(Stored data entries)
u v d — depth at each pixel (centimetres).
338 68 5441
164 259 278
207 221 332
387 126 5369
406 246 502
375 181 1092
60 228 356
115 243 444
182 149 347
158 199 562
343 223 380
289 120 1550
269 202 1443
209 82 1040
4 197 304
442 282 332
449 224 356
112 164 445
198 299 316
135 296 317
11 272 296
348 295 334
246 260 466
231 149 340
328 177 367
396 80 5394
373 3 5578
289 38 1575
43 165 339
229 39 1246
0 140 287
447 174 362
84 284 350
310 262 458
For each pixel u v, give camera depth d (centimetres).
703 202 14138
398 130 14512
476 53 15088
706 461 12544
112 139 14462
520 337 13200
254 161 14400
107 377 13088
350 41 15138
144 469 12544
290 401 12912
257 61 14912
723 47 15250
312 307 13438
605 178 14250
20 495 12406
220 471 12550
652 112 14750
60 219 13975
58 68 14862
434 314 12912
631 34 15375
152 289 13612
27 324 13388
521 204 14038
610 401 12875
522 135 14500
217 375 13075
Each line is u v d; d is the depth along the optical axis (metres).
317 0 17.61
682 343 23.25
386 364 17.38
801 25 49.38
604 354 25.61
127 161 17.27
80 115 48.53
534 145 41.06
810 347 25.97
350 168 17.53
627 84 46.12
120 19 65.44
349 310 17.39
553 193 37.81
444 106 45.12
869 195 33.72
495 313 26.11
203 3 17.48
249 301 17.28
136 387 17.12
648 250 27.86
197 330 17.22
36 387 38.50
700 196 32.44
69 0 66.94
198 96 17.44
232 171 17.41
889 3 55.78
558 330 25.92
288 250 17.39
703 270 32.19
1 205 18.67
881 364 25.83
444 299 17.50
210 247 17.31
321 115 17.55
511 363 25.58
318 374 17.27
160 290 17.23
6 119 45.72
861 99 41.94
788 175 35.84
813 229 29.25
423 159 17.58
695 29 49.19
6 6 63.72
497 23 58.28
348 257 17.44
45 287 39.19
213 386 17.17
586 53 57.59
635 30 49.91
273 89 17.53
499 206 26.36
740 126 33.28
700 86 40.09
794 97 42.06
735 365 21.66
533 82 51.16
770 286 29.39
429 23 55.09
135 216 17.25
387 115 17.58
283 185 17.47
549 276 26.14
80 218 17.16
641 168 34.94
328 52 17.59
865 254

▸ WHAT THE EXERCISE ASKS: Where a line in the records above contains the string "pixel", return that line.

▸ YOUR RESPONSE:
u v d — depth at each pixel (centimetres).
For each pixel u v, give camera depth d (centimetres).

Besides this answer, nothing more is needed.